**Exercise**
Reproduce, character for character, the stretch of rows from the very first line through the line containing "8: (274, 69)", including that line.

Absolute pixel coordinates
*-*-*

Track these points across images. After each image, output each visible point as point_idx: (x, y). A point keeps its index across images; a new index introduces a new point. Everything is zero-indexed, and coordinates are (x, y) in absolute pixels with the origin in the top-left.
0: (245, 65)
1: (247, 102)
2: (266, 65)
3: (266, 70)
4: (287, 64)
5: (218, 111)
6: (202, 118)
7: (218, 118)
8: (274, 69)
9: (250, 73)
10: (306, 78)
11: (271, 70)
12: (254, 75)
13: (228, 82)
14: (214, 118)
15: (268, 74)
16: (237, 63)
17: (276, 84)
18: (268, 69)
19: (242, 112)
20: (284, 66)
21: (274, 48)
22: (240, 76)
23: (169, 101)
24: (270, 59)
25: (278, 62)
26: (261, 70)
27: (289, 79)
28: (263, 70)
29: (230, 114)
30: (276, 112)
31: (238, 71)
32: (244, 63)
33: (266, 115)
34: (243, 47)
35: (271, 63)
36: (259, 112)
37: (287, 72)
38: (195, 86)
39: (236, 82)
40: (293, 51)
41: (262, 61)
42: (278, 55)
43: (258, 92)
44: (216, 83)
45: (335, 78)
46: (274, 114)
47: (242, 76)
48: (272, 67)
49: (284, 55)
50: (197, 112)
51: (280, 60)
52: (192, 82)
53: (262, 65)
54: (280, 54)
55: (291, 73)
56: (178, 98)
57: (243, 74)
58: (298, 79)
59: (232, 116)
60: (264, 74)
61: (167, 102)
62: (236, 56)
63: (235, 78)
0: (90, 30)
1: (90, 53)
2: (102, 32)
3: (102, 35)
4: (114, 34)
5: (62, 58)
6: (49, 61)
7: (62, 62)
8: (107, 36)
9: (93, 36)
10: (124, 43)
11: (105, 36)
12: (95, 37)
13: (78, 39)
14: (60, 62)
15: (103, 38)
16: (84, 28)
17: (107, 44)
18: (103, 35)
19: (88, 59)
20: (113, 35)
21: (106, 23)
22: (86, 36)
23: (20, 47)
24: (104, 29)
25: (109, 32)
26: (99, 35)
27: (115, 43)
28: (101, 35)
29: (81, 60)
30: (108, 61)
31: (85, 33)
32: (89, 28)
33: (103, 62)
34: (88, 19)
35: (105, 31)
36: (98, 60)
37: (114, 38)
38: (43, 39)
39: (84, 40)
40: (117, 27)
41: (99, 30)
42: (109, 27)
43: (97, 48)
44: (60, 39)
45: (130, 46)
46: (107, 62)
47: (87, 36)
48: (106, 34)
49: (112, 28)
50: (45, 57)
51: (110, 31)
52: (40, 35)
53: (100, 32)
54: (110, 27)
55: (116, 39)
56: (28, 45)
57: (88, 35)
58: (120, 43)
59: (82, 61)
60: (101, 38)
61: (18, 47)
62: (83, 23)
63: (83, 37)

*-*-*

**Exercise result**
Track these points across images. After each image, output each visible point as point_idx: (x, y). A point keeps its index across images; a new index introduces a new point. Everything is zero-indexed, and coordinates are (x, y) in absolute pixels with the origin in the top-left.
0: (245, 65)
1: (247, 102)
2: (266, 65)
3: (266, 70)
4: (287, 64)
5: (218, 111)
6: (202, 118)
7: (218, 118)
8: (274, 69)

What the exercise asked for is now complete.